Майя и другие - стр. 8
Вкусы, надо сказать, у нее были самые демократические. Могла гулять по Парижу с дешевой пластиковой сумкой Tati (“А почему нет? Я там кучу всего полезного покупала и себе, и в дом”). Могла бесстрашно признаться, что набрала лишних два килограмма (“Друзья из Испании прислали нам целую ножищу хамона. Просто не было сил оторваться! Так вкусно!”). Из всего российского глянца предпочитала “Gala Биография”, который регулярно покупала в Шереметево (“Очень познавательный журнал. Мы там с Родионом Константиновичем столько про себя нового узнали!”).
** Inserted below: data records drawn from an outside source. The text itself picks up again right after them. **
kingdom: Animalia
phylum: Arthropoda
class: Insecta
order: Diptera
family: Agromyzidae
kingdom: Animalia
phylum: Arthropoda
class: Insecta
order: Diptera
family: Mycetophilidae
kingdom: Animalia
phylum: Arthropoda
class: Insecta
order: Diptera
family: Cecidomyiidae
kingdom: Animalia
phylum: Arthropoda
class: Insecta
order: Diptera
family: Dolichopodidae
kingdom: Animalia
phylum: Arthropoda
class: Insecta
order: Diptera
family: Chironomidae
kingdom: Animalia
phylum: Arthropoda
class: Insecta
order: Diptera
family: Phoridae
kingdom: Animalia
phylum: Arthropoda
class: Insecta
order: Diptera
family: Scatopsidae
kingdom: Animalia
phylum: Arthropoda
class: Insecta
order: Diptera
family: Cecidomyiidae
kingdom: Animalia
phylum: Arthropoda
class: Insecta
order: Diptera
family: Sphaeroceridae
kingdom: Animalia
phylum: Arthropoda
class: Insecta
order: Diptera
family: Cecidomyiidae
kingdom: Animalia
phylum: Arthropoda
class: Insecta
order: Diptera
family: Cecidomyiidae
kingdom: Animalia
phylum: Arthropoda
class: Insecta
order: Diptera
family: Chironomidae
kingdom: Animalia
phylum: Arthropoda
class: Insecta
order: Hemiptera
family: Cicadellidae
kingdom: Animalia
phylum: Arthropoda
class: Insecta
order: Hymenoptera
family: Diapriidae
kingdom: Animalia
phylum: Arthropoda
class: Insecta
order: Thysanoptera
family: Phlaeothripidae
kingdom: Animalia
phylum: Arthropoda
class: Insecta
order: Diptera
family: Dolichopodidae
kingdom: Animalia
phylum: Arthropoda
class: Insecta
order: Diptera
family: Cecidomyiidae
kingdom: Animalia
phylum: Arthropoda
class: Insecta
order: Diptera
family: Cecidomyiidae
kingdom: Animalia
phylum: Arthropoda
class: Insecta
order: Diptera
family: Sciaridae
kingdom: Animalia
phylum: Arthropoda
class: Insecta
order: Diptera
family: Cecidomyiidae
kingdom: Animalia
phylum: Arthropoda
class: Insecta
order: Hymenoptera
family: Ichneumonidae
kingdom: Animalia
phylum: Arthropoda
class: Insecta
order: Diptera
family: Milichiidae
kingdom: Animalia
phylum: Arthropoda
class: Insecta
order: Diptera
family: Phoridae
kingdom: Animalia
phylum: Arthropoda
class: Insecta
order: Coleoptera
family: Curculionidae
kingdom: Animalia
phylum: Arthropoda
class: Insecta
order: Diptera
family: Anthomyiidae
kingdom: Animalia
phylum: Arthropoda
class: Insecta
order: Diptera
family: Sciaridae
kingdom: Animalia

Мне нравилось в ней это отсутствие всякой претензии. Она, которая как никто умела принимать самые красивые позы на сцене, в жизни их старательно избегала. Точно так же легко обходилась без нарядов haute couture, парадных лимузинов, дорогих интерьеров – всего того, что ей полагалось по праву планетарной звезды и дивы. Единственная роскошь, в которой Майя не могла себе отказать, – это духи. Вначале любила Bandit Piguet и долго хранила им верность. Потом, когда духи перекупили американцы и, как ей показалось, изменили классическую рецептуру, перешла на Fracas той же марки. Пронзительный, тревожащий, драматичный аромат с душной нотой туберозы. Я отчетливо слышал его, когда она приглашала меня на свои чествования в разные посольства, где ей вручали очередные правительственные ордена. Можно было не видеть, где она находится, но нельзя было не уловить аромат Fracas. Она была где-то близко, совсем рядом. По заведенному ритуалу все приглашенные, покорно внимавшие речам послов и других начальников, напоминали мне тот самый кордебалет из первого акта “Анны Карениной”, который предварял своим танцем выход главной героини на заснеженный московский перрон. Собственно, мы и были этим самым кордебалетом, не слишком уже молодым, но приодевшимся и приосанившимся по случаю праздника нашей Королевы. А она, как всегда, была самой молодой и красивой.
В Большом
В начале восьмидесятых у меня с Плисецкой была еще одна встреча, о которой мы никогда с ней не вспоминали. Для нее это был слишком незначительный эпизод, но для меня он значил много. К этому времени я уже успел закончить ГИТИС, писал про театр, где-то печатался. Моя подруга Катя Белова, сотрудничавшая с журналом “Радио и ТВ”, предложила подготовить репортаж со съемок балета “Чайка” в Большом театре.
– Заодно возьмешь у Майи интервью. Ты же хочешь с ней познакомиться?
Я согласился. Время было мутное, странное, неопределенное. Никто не верил, что эти старчество и ветхость, которые нами правили, когда-нибудь кончатся. Кто не исхитрился уехать по израильской визе или фиктивному браку, те пили по-черному, кляня на своих кухнях советскую власть и престарелых начальников. Лишь изредка всеобщую апатию и мертвенную скуку взбадривали новости на культурном фронте: то очередной скандал в Театре на Таганке, то бегство премьера Большого театра Александра Годунова, то санкционированные отъезды писателя Василия Аксенова и дирижера Кирилла Кондрашина, то разгром книги балетного критика Вадима Гаевского “Дивертисмент”. Но все это были новости, что называется, “для узкого круга”. А так озимые взошли, урожай убрали, план перевыполнили, погода на завтра… В дурной бесконечности одних и тех же новостей, озвученных официальными голосами Игоря Кириллова и Веры Шебеки, главных дикторов программы “Время”, было что-то даже завораживающее, иллюзорное и изнурительное. “Жизнь есть сон”. Почти по Кальдерону!